Libros
Los escritores más odiados por sus familiares
De Philip Roth a Lionel Shriver, Hans Kureishi, o Jorge Edwards, muchos autores han perdido los favores de sus parientes
Si las palabras significasen algo, cumplirían entonces sus preceptos. De esta forma, si un escritor describiese a su madre como «un volcán en erupción, con un cutis siempre rojo y nervioso», pues su madre entonces tendría que convertirse en esa cara roja a punto del colapso.
Si las palabras significasen algo, cumplirían entonces sus preceptos. De esta forma, si un escritor describiese a su madre como «un volcán en erupción, con un cutis siempre rojo y nervioso», pues su madre entonces tendría que convertirse en esa cara roja a punto del colapso. Seguro que esa buena mujer alguna vez se habría puesto así, la imaginación de los escritores no es tan mágica, pero ahora, como sólo la habrían descrito así, ya ni tendría derecho a calmarse. Viviría siempre con ese gesto infernal. Iría al colegio de los nietos así, y a la peluquería así, y al mercado, sí, así, y entonces volvería al trabajo y le dirían, «María, por Dios, te encuentras bien» y ella sólo podría decir, «es culpa de mi hijo escritor, ¡el muy canalla!».
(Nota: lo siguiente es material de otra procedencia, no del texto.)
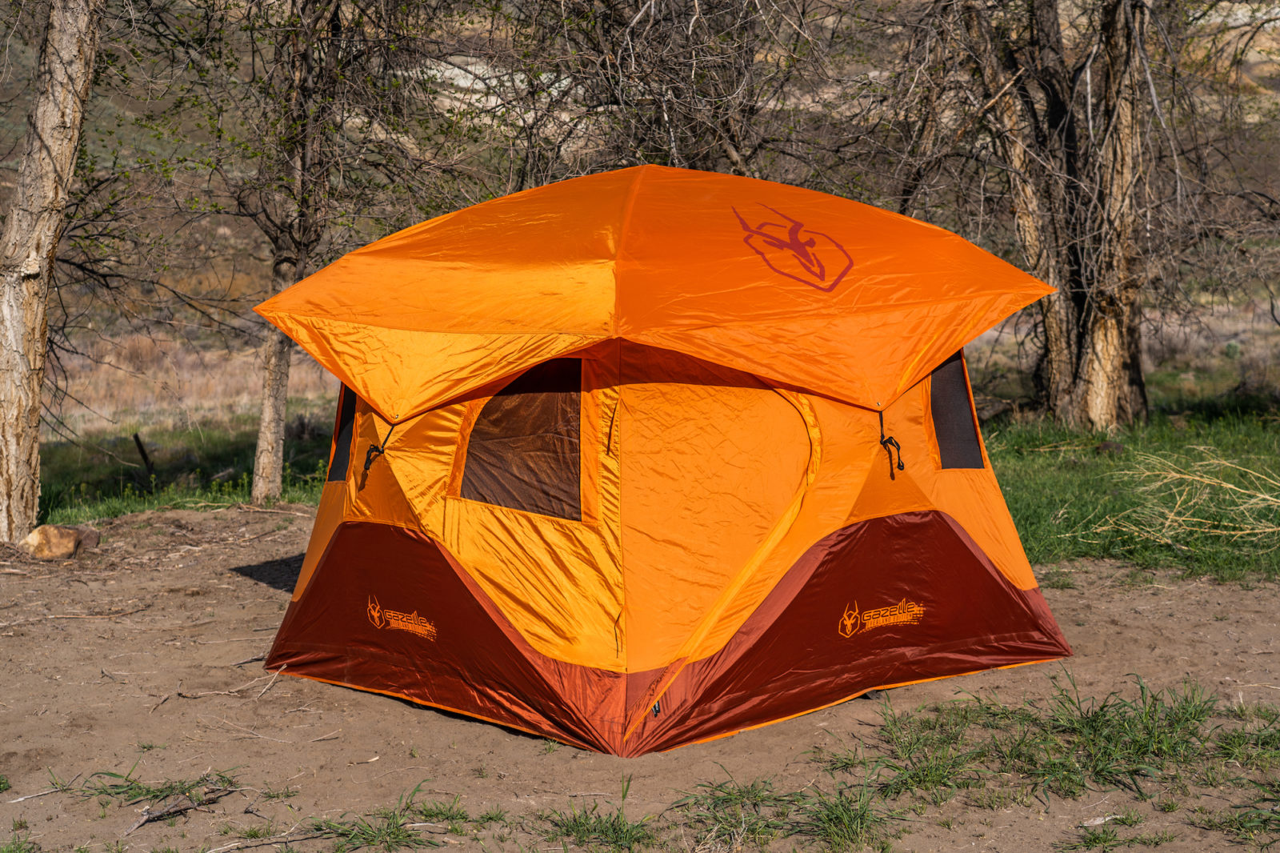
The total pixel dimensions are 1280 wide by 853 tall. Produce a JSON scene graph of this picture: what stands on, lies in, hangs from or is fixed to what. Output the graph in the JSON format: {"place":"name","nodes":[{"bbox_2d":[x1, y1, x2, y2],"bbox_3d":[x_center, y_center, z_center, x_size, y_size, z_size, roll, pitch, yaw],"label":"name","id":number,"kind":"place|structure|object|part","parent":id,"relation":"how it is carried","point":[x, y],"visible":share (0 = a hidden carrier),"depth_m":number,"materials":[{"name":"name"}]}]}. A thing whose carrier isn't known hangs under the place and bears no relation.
{"place":"outdoors","nodes":[
{"label":"outdoors","id":0,"kind":"place"},
{"bbox_2d":[34,412,347,524],"label":"grass","id":1,"kind":"structure","parent":0,"point":[158,503],"materials":[{"name":"green plant"}]},
{"bbox_2d":[132,432,155,478],"bbox_3d":[-4.000,0.303,15.556,0.153,0.577,0.122,0,7,-1],"label":"wooden stake","id":2,"kind":"object","parent":1,"relation":"on","point":[141,448],"visible":0.92,"depth_m":15.52,"materials":[{"name":"brown wood"}]},
{"bbox_2d":[136,0,451,502],"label":"tree","id":3,"kind":"object","parent":1,"relation":"on","point":[259,474],"visible":0.98,"depth_m":13.75,"materials":[{"name":"plant"}]},
{"label":"trunk","id":4,"kind":"part","parent":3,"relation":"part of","materials":[{"name":"wood"}]},
{"bbox_2d":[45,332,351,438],"label":"dry grass field","id":5,"kind":"structure","parent":0,"point":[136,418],"materials":[{"name":"beige plant"}]},
{"bbox_2d":[0,503,1279,852],"label":"dirt ground","id":6,"kind":"structure","parent":0,"point":[351,694],"materials":[{"name":"brown soil"}]},
{"bbox_2d":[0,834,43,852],"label":"grass tuft","id":7,"kind":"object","parent":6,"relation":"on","point":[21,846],"visible":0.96,"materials":[{"name":"green plant"}]},
{"bbox_2d":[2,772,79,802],"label":"stick","id":8,"kind":"object","parent":6,"relation":"on","point":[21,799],"visible":0.9,"depth_m":6.04,"materials":[{"name":"wood"}]},
{"bbox_2d":[0,0,103,541],"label":"tree","id":9,"kind":"object","parent":6,"relation":"on","point":[66,142],"visible":0.99,"depth_m":11.32,"materials":[{"name":"brown plant"}]},
{"bbox_2d":[19,523,103,559],"bbox_3d":[-3.334,0.669,10.945,0.464,0.232,0.433,2,7,18],"label":"rock","id":10,"kind":"object","parent":6,"relation":"on","point":[71,535],"visible":0.95,"depth_m":10.82,"materials":[{"name":"stone"}]},
{"bbox_2d":[0,604,149,628],"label":"stick","id":11,"kind":"object","parent":6,"relation":"on","point":[129,613],"visible":0.99,"depth_m":9.11,"materials":[{"name":"brown wood"}]},
{"bbox_2d":[72,764,240,822],"bbox_3d":[-1.575,1.169,6.190,0.672,0.127,0.590,0,7,-1],"label":"grass tuft","id":12,"kind":"object","parent":6,"relation":"on","point":[131,789],"visible":0.69,"depth_m":6.21,"materials":[{"name":"green plant"}]},
{"bbox_2d":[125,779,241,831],"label":"stick","id":13,"kind":"object","parent":6,"relation":"on","point":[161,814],"visible":0.94,"depth_m":5.95,"materials":[{"name":"brown wood"}]},
{"bbox_2d":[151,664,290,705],"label":"stick","id":14,"kind":"object","parent":6,"relation":"on","point":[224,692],"visible":0.98,"depth_m":7.67,"materials":[{"name":"brown wood"}]},
{"bbox_2d":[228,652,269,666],"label":"stick","id":15,"kind":"object","parent":6,"relation":"on","point":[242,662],"visible":0.84,"depth_m":8.02,"materials":[{"name":"brown wood"}]},
{"bbox_2d":[200,825,339,850],"bbox_3d":[-1.074,1.184,5.491,0.531,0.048,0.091,-3,7,-26],"label":"stick","id":16,"kind":"object","parent":6,"relation":"on","point":[306,836],"visible":0.99,"depth_m":5.48,"materials":[{"name":"brown wood"}]},
{"bbox_2d":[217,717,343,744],"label":"stick","id":17,"kind":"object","parent":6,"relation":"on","point":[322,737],"visible":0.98,"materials":[{"name":"beige wood"}]},
{"bbox_2d":[212,782,495,850],"bbox_3d":[-0.860,1.184,5.660,1.066,0.129,0.950,0,7,-1],"label":"grass patch","id":18,"kind":"object","parent":6,"relation":"on","point":[406,836],"visible":0.87,"depth_m":5.65,"materials":[{"name":"green plant"}]},
{"bbox_2d":[534,784,659,849],"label":"grass tuft","id":19,"kind":"object","parent":6,"relation":"on","point":[614,829],"visible":0.9,"depth_m":5.60,"materials":[{"name":"green plant"}]},
{"bbox_2d":[246,157,1071,758],"bbox_3d":[0.085,-0.039,7.620,3.071,2.075,2.890,0,7,-1],"label":"tent","id":20,"kind":"object","parent":6,"relation":"on","point":[314,535],"visible":0.97,"depth_m":6.94,"materials":[{"name":"orange fabric"}]},
{"bbox_2d":[327,384,357,482],"bbox_3d":[-1.226,-0.071,8.174,0.183,0.682,0.489,0,7,-1],"label":"tent window","id":21,"kind":"structure","parent":20,"relation":"in","point":[351,404],"depth_m":8.19,"materials":[{"name":"black fabric"}]},
{"bbox_2d":[359,418,395,487],"bbox_3d":[-1.041,0.106,7.668,0.130,0.369,0.149,5,8,38],"label":"strap","id":22,"kind":"object","parent":20,"relation":"attached to","point":[382,451],"visible":0.96,"depth_m":7.63,"materials":[{"name":"black fabric"}]},
{"bbox_2d":[459,358,583,520],"bbox_3d":[-0.421,-0.004,7.037,0.432,0.684,0.304,0,7,-1],"label":"tent window","id":23,"kind":"structure","parent":20,"relation":"in","point":[522,506],"depth_m":7.02,"materials":[{"name":"brown fabric"}]},
{"label":"zipper pull","id":24,"kind":"part","parent":20,"relation":"part of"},
{"bbox_2d":[876,409,905,478],"bbox_3d":[0.973,0.064,7.470,0.106,0.308,0.170,-7,9,-44],"label":"strap","id":25,"kind":"object","parent":20,"relation":"attached to","point":[902,468],"visible":0.96,"depth_m":7.43,"materials":[{"name":"black fabric"}]},
{"bbox_2d":[928,352,985,470],"bbox_3d":[1.254,-0.107,8.040,0.253,0.653,0.466,0,7,-1],"label":"tent window","id":26,"kind":"structure","parent":20,"relation":"in","point":[942,438],"depth_m":8.02,"materials":[{"name":"black fabric"}]},
{"bbox_2d":[672,767,908,850],"bbox_3d":[0.442,1.140,5.709,0.920,0.187,0.924,0,7,-1],"label":"grass patch","id":27,"kind":"object","parent":6,"relation":"on","point":[730,794],"visible":0.79,"depth_m":5.70,"materials":[{"name":"green plant"}]},
{"bbox_2d":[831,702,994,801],"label":"grass tuft","id":28,"kind":"object","parent":6,"relation":"on","point":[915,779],"visible":0.75,"depth_m":6.29,"materials":[{"name":"green plant"}]},
{"bbox_2d":[826,672,1279,816],"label":"grass patch","id":29,"kind":"object","parent":6,"relation":"on","point":[1103,707],"visible":0.78,"depth_m":6.36,"materials":[{"name":"green plant"}]},
{"bbox_2d":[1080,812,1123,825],"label":"stick","id":30,"kind":"object","parent":6,"relation":"on","point":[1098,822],"visible":0.94,"depth_m":5.73,"materials":[{"name":"white"}]},
{"bbox_2d":[1058,815,1169,852],"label":"grass tuft","id":31,"kind":"object","parent":6,"relation":"on","point":[1095,838],"visible":0.95,"depth_m":5.50,"materials":[{"name":"green plant"}]},
{"bbox_2d":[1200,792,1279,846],"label":"grass patch","id":32,"kind":"object","parent":6,"relation":"on","point":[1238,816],"visible":0.91,"depth_m":5.54,"materials":[{"name":"green plant"}]},
{"bbox_2d":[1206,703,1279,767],"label":"grass tuft","id":33,"kind":"object","parent":6,"relation":"on","point":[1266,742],"visible":0.76,"depth_m":6.46,"materials":[{"name":"green plant"}]},
{"bbox_2d":[0,0,1279,398],"label":"hillside","id":34,"kind":"structure","parent":0,"point":[1256,55],"materials":[{"name":"brown"}]},
{"bbox_2d":[975,380,1279,582],"label":"grass","id":35,"kind":"structure","parent":0,"point":[1216,431],"materials":[{"name":"green plant"}]},
{"bbox_2d":[919,0,1171,430],"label":"tree","id":36,"kind":"object","parent":35,"relation":"on","point":[1083,362],"visible":0.95,"depth_m":15.68,"materials":[{"name":"brown plant"}]},
{"bbox_2d":[1094,440,1124,454],"bbox_3d":[3.437,0.180,13.952,0.268,0.158,0.276,-6,9,-39],"label":"rock","id":37,"kind":"object","parent":35,"relation":"on","point":[1108,446],"visible":0.87,"depth_m":13.89,"materials":[{"name":"grey stone"}]},
{"bbox_2d":[1092,449,1279,545],"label":"dry branch","id":38,"kind":"object","parent":35,"relation":"on","point":[1263,496],"visible":0.96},
{"label":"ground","id":39,"kind":"structure","parent":0},
{"bbox_2d":[464,0,864,188],"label":"tree","id":40,"kind":"object","parent":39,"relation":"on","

Para algunos familiares de famosos escritores, no hay duda de que la novela invoca a la palabra mágica y todo lo que se escribe es real. Por ello, al leer sus libros y ver cómo los describen, la cólera se instala en sus corazones. Sea verdad o no, ¡les obligan a no ser de otra manera!, como esa madre de cara roja. No es agradable que te describan en la ficción, si uno no sabe lo que significa ficción y cree que ya no hay nada más que decir sobre sí mismo.
El ejemplo más claro es el de «El lamento de Portnoy», de Philip Roth, que en 1969 puso patas arriba no sólo su hogar, sino los de todas las familias cultas judías. «Basta de ser un buen chico judío, agradando públicamente a mis padres, mientras privadamente...», dice Alexandre Portnoy a su psicoanalista, mientras pone sobre el tapete todas sus depravaciones sexuales. «Soy el Raskolnilov de la masturbación, las pegajosas pruebas están por todas partes», sigue, y Roth no pudo evitar, para su deleite, caer en la lista negra de mucha gente.
Otro ejemplo menos conocido, pero que ahora recupera la editorial Alba, es la de Jane Hervey. En su novela «Como vana sombra», nos habla de la muerte de Alfred Winthorpe y cómo ésta, a pesar de trágica, sí que puede haber servido de alibio para su familia. El fin de semana de funeral se convertirá en un delicado juego de espejos de la tiranía de este hombre que, cuando se publicó en 1963, hizo que la familia de Hervey se preguntará, «¿ese soy yo?» y dejase de hablarle durante más de un lustro. Sí que debían ser ellos, no hay duda.
Otro ejemplo muy claro es el de Hanif Kureishi, que ha llevado a la propia hermana del autor de «Mi hermosa lavandería» de pedir públicamente que «¡deje de hablar de mí en sus libros!». Sus padres en «El buda de los suburbios», su ex novia en «Sammy y Rosie se lo montan», que la novia rebautizó como «Hanif le pagan y a Sally la explotan» y la hermana en «La madre», a Kureishi no le importa las repercusiones de sus palabras en sus seres cercanos.
En lengua castellana, Jorge Edwards no tiene dudas en asegurar que «El enemigo del novelista es su familia». Él hablaba con causa, sobre todo tras su novela «La última hermana» que su familia no quería ver publicada al hablar de su tía María, que salvó a muchos niños judíos en París. Aunque lo más normal es que los autores se arrepientan si alguien se enfada, como Lionel Shriver que llegó a decir «Vendí a mi familia por una novela». En «A perfect good family», a pesar de sus intentos de camuflar las anécdotas familiares, el escozor que provocaron en su padre, madre y hermanos todavía duran hoy.
Aunque el caso de arrepentimiento más claro es el de Karl Ove Knausgard que en su serie autobiográfica «Mi lucha» ha abierto en canal su vida, sin tener en cuenta que así abría en canal a todas las personas que tenía a su alrededor y, vaya por Dios, a éstas no les gustó que las abrieran en canal, aunque esto significase convertir al escritor en rico y famoso. Pero bueno, «la responsabilidad del escritor acaba en su arte», decía Faulkner, que se llevaba de maravilla con sus primos. Y si tu familia también es escritor, como los Amis, Martin y Kingsley, pues entonces ¡la guerra! Que se lo digan a Ted Hughes, que presuntamente destruyó una novela de Sylvia Plath por cómo le describía.